There was a time when the party and its bullish former leader, Franz-Josef Strauss, were as unquestionably Bavarian as the sticky beer-tent air, the oompah brass bands and the dirndl-clad waitresses.

For 26 years Strauss polled between 55 per cent and 60 per cent with social-tinted conservative politics that made the CSU, sister of the Christian Democrats (CDU), the friend of the factory worker and farmer alike.

Even Strauss's ascetic successor, Edmund Stoiber, pulled in almost 59 per cent in the 2002 general election.

That's why Sunday's 42.6 per cent general election result – a dream for most European political parties – is a disaster for the CSU and constitutes a rude awakening for party leader Horst Seehofer.

"People are wondering whether the problem is the CSU or perhaps Seehofer himself," says Alois, a 50-something builder with aged lederhosen stained with beer and chicken fat.

Seehofer (59) is one of the alpha males of German politics.

A parliamentary deputy since 1980, he served under Helmut Kohl as health minister and returned to cabinet in the grand coalition as agriculture minister.

He was summoned to Munich a year ago as CSU leader when, in a political earthquake, the party lost its decades-old absolute majority in the Bavarian state parliament.

It was a sign of the depth of the crisis that the conservative party was prepared to overlook Seehofer's personal indiscretions, including having an extramarital affair – and a child – with a former secretary in Berlin.

Critics point to Sunday's 6.5 point drop in support, after an aggressive campaign that matched Seehofer's brash personality, as another sign of the CSU's growing identity crisis.

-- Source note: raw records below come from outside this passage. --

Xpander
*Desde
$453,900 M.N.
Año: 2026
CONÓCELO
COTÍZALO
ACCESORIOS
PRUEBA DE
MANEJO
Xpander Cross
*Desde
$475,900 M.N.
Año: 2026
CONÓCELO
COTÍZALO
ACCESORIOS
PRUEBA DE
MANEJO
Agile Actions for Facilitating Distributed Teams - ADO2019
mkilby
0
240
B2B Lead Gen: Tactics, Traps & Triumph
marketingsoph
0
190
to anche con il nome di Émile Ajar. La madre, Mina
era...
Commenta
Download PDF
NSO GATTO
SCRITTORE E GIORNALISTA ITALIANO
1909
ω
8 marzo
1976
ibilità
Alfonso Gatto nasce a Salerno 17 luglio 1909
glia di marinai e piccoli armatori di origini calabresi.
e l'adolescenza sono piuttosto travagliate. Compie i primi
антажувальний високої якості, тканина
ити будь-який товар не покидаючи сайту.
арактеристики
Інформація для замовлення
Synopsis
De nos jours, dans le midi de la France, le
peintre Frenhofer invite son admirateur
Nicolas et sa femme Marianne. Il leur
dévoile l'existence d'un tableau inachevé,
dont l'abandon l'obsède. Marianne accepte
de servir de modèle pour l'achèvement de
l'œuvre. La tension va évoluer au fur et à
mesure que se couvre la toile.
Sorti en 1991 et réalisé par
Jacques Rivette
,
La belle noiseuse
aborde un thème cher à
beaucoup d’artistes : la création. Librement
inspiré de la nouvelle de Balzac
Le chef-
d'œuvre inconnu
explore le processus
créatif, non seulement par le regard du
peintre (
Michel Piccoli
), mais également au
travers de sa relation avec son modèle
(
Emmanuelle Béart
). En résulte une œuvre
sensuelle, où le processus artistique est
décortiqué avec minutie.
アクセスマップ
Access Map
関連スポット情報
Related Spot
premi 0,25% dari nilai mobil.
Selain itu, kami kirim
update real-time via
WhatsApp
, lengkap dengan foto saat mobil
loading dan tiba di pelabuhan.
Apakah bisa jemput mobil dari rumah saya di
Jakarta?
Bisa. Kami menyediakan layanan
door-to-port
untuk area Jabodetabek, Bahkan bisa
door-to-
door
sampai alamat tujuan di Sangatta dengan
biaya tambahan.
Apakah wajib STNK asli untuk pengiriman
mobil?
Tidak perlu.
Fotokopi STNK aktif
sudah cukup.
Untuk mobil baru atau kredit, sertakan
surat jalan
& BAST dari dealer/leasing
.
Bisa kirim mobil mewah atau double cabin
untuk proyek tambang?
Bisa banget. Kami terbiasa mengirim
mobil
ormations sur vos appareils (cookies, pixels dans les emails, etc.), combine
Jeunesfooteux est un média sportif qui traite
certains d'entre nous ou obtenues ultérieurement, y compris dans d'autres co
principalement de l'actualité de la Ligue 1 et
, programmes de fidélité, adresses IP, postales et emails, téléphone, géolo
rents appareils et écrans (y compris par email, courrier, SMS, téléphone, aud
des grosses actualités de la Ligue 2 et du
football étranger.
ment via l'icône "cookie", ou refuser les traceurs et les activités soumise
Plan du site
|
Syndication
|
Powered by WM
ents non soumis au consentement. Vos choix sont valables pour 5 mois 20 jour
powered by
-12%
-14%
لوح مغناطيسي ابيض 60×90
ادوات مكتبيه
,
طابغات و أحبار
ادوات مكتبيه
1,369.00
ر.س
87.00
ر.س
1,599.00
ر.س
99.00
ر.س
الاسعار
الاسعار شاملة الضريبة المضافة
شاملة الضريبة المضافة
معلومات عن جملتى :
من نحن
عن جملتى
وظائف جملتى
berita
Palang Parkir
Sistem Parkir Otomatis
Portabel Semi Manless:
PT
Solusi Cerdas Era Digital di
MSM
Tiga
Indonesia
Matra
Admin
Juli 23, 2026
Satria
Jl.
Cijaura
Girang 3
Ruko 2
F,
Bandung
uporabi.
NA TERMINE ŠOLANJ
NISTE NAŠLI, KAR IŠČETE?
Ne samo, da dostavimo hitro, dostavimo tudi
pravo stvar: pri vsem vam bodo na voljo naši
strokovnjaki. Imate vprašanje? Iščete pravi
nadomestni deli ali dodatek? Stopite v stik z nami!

The party is struggling to attract young urban voters and has alienated its core voters: rural dairy farmers. They stayed at home on Sunday in protest at low milk prices.

Well-connected CSU members say the election has had a sobering effect on Seehofer.

"He's admitted personal failures at party meetings and understands he needs to include more people in deciding where the party needs to go," says CSU member Stefan Einsiedel.

"Seehofer is firmly in the saddle."

But that position is his on sufferance: as the third leader in three years, there is simply no appetite in the party for another leadership battle.

His position safe for now, Seehofer has to get to work retooling the CSU's unique political identity – socially conservative and fiscally progressive – for the 21st century.

"After the recent state and federal elections, we now have four clear, election-free years to start a discussion with the grass roots," says CSU MP Thomas Silberhorn.

While Seehofer rebuilds CSU support in Bavaria, the party's profile in Berlin rests on Karl-Theodor zu Guttenberg, the 37-year-old baron parachuted into the last months of the grand coalition.

Some have suggested the new shooting star of German politics – Guttenberg polled a record 68 per cent on Sunday – as an eventual threat to Seehofer.

In the Oktoberfest tents, opinion is mixed on what to expect next from Seehofer in the new coalition with Angela Merkel's CDU and the liberal Free Democrats (FDP).

Some insist Seehofer is a changed, chastened man; others doubt the boisterous CSU leader has changed his spots.

"Whenever the CSU gets a punch in the nose, history shows that it always has to make itself noticed again. Being nice in Berlin won't improve Horst Seehofer's image in Bavaria," says Werner Weidenfeld, a political science professor at Munich's Ludwig Maximilians University.

"The CSU is weaker, which means Seehofer will get louder."